Поэт расширяет и границы сочетаемости слова. “Об отваге льва ходит геральдика и канон” (В. Соснора) — глагол “ходит” порождает ассоциацию с выражениями “ходит молва”, “ходят слухи”, и так оказываются под сомнением и львиная отвага, и геральдика. Современная поэзия активизирует этимологию. “Пожрать” действительно связано этимологически с пожарищем, сжиганием-уничтожением (Л. Лосев), стыд со стужей (В. Соснора). А “сын с улыбкою дочерней” Д.А. Пригова — не только иронический оксюморон, но и модель не-личностного сознания: в фольклоре вполне возможны сочетания “аленький мой беленький цветочек”.
Но язык, разумеется, ничего не обеспечивает автоматически. Д.А. Пригов, стремясь разбить стилистически однородную речь, внедряет в нее фрагменты других стилей. Но поскольку это делается по однотипной парадигме, хорошо видно, как превращаются в клише и эти повторяемые и повторимые вставки. Г. Сапгир расходует ресурсы языка на какое-нибудь очередное обличение хмырей (причем приводимые Зубовой случаи употребления слова “хмырь” в современном языке показывают, что здесь Сапгир сузил слово, отстал от языка). Видимо, и усечения слов в текстах Сапгира — следствие информационной избыточности его речи. Благодаря этой избыточности мы легко восстанавливаем полурасслышанные по телефону слова, но ведь в стихотворении, наоборот, каждое слово стремится к уникальности и, следовательно, невосстановимости. Зубова обнаруживает у Сапгира большое количество формальных приемов, но возникает впечатление, что это — попытка сделать разнообразным достаточно однородное и очевидное содержание.
И поэт ничему не доверяет безоглядно — одновременное доверие и недоверие к языку, “в котором буквальное и переносное значения слов противоречат друг другу”, В. Строчков называет здоровым скепсисом. Недоверие лишило бы возможности движения, а чрезмерное доверие лишило бы движение смысла.
Не слишком органично присутствие в книге Т. Кибирова, о дидактичности которого говорит и Зубова. Дидактике тонкости языка не нужны, и инвентарному списку “переучета в музее словесности” (так названа глава о Кибирове) трудно отойти от автоматичности. Даже В. Строчков порой уходит в автоматическое нанизывание узнаваемых фразеологических оборотов, мало что добавляющее к их узнаваемости.
А листовертни Д. Авалиани кажутся возвратом к глубокой архаике заклинания. Основанием для создания смысла здесь оказывается даже не фонетический состав слова (как в заумной поэзии), а его еще более случайный графический облик. Можно только согласиться с Л.В. Зубовой, что “знак выражает свой смысл именно трансформацией в пространстве и времени”, но в книге собрано множество примеров трансформаций, основанных на семантике слова и поэтому ведущих гораздо дальше.

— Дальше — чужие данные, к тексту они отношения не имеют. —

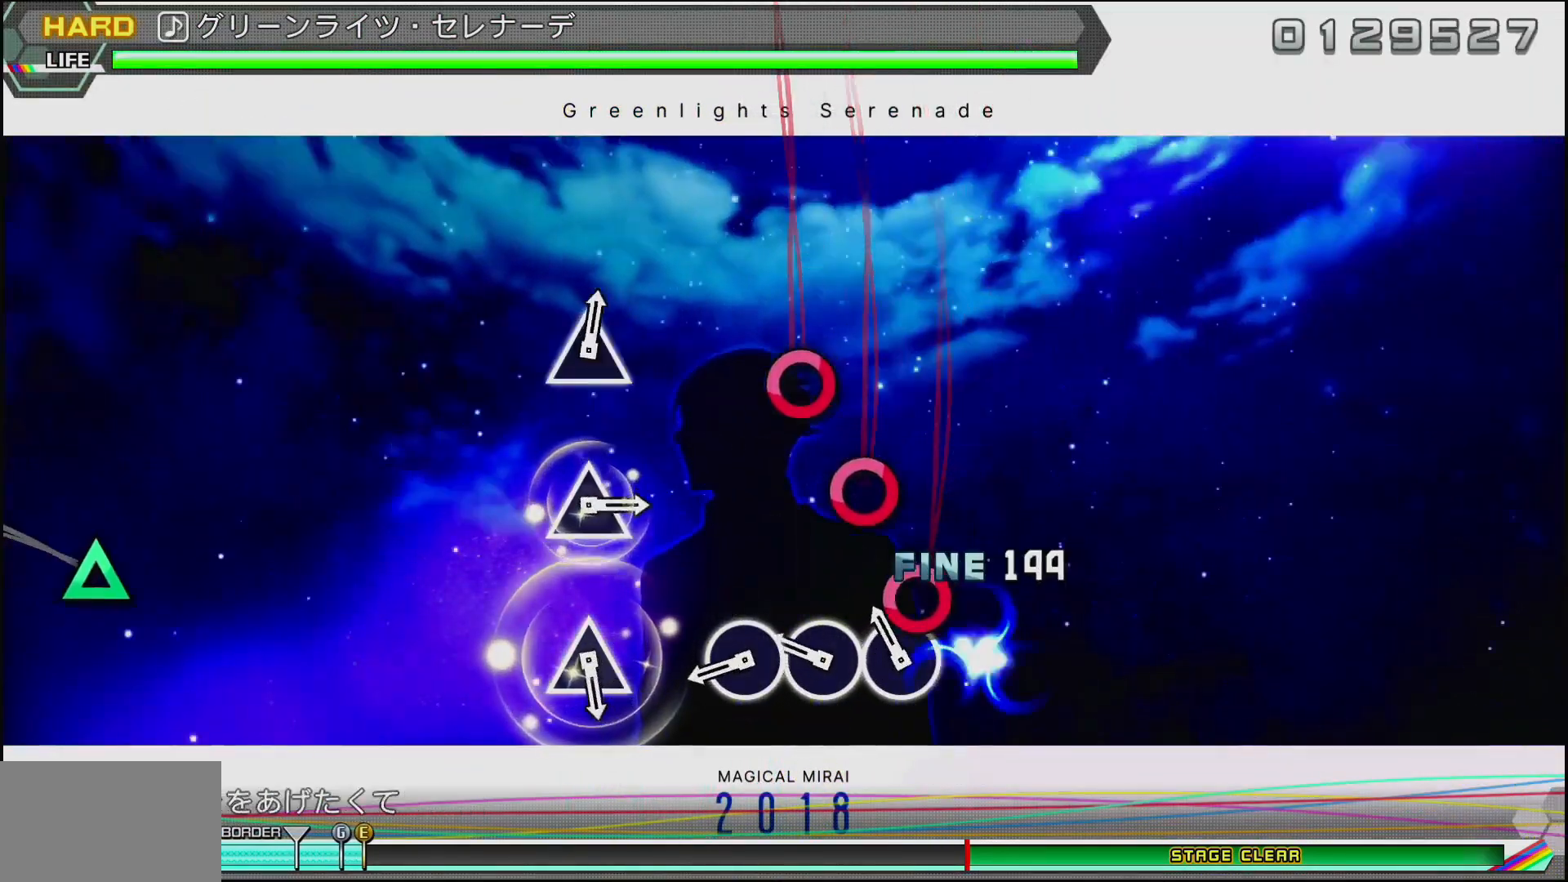
{"buttons": [], "left_stick": "center", "right_stick": "center", "events": [[83, "CIRCLE", "up"], [83, "DPAD_RIGHT", "down"], [200, "DPAD_RIGHT", "up"], [217, "CIRCLE", "down"], [383, "DPAD_RIGHT", "down"], [400, "CIRCLE", "up"], [500, "DPAD_RIGHT", "up"]]}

Работа Л.В. Зубовой — пример поддержки поэзии филологией, того, что было нормой во времена Шкловского и Тынянова, но, к сожалению, редко сейчас. И то, что эта книга отмечена премией Андрея Белого, — далеко не случайность. Хотелось бы, чтобы в будущих книгах Л.В. Зубова распространила свое исследование на стихи И. Жданова, А. Драгомощенко, А. Парщикова и других поэтов концентрированного смысла.